## ABOUT THIS EXERCISE
When you reach the listing below, copy each line exactly.

## SOURCE MATERIAL
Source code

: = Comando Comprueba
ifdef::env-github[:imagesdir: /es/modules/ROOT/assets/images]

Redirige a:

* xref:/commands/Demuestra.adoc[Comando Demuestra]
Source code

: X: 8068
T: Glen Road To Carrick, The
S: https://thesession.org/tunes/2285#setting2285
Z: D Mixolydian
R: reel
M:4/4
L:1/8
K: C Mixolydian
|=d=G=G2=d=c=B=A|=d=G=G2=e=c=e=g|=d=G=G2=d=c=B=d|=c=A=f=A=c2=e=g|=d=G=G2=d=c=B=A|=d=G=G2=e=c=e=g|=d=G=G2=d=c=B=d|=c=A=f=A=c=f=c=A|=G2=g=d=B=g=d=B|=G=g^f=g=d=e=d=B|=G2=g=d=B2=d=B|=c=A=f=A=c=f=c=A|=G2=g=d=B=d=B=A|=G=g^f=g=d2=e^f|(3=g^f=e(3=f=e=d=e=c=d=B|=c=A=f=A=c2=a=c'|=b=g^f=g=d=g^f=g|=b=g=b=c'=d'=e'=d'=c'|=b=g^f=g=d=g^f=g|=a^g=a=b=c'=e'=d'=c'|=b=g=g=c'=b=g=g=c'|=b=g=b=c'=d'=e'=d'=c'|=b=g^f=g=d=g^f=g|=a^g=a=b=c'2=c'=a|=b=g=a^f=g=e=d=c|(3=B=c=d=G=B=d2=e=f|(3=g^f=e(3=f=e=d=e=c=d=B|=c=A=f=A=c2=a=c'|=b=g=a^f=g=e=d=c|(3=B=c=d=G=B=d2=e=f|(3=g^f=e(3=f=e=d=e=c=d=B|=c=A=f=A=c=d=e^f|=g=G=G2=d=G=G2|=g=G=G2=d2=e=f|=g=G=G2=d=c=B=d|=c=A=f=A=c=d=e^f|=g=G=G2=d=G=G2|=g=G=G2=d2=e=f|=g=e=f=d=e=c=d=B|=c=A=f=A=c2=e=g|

## EXERCISE RESULT
Source code

: = Comando Comprueba
ifdef::env-github[:imagesdir: /es/modules/ROOT/assets/images]

Redirige a:

* xref:/commands/Demuestra.adoc[Comando Demuestra]
Source code

: X: 8068
T: Glen Road To Carrick, The
S: https://thesession.org/tunes/2285#setting2285
Z: D Mixolydian
R: reel
M:4/4
L:1/8
K: C Mixolydian
|=d=G=G2=d=c=B=A|=d=G=G2=e=c=e=g|=d=G=G2=d=c=B=d|=c=A=f=A=c2=e=g|=d=G=G2=d=c=B=A|=d=G=G2=e=c=e=g|=d=G=G2=d=c=B=d|=c=A=f=A=c=f=c=A|=G2=g=d=B=g=d=B|=G=g^f=g=d=e=d=B|=G2=g=d=B2=d=B|=c=A=f=A=c=f=c=A|=G2=g=d=B=d=B=A|=G=g^f=g=d2=e^f|(3=g^f=e(3=f=e=d=e=c=d=B|=c=A=f=A=c2=a=c'|=b=g^f=g=d=g^f=g|=b=g=b=c'=d'=e'=d'=c'|=b=g^f=g=d=g^f=g|=a^g=a=b=c'=e'=d'=c'|=b=g=g=c'=b=g=g=c'|=b=g=b=c'=d'=e'=d'=c'|=b=g^f=g=d=g^f=g|=a^g=a=b=c'2=c'=a|=b=g=a^f=g=e=d=c|(3=B=c=d=G=B=d2=e=f|(3=g^f=e(3=f=e=d=e=c=d=B|=c=A=f=A=c2=a=c'|=b=g=a^f=g=e=d=c|(3=B=c=d=G=B=d2=e=f|(3=g^f=e(3=f=e=d=e=c=d=B|=c=A=f=A=c=d=e^f|=g=G=G2=d=G=G2|=g=G=G2=d2=e=f|=g=G=G2=d=c=B=d|=c=A=f=A=c=d=e^f|=g=G=G2=d=G=G2|=g=G=G2=d2=e=f|=g=e=f=d=e=c=d=B|=c=A=f=A=c2=e=g|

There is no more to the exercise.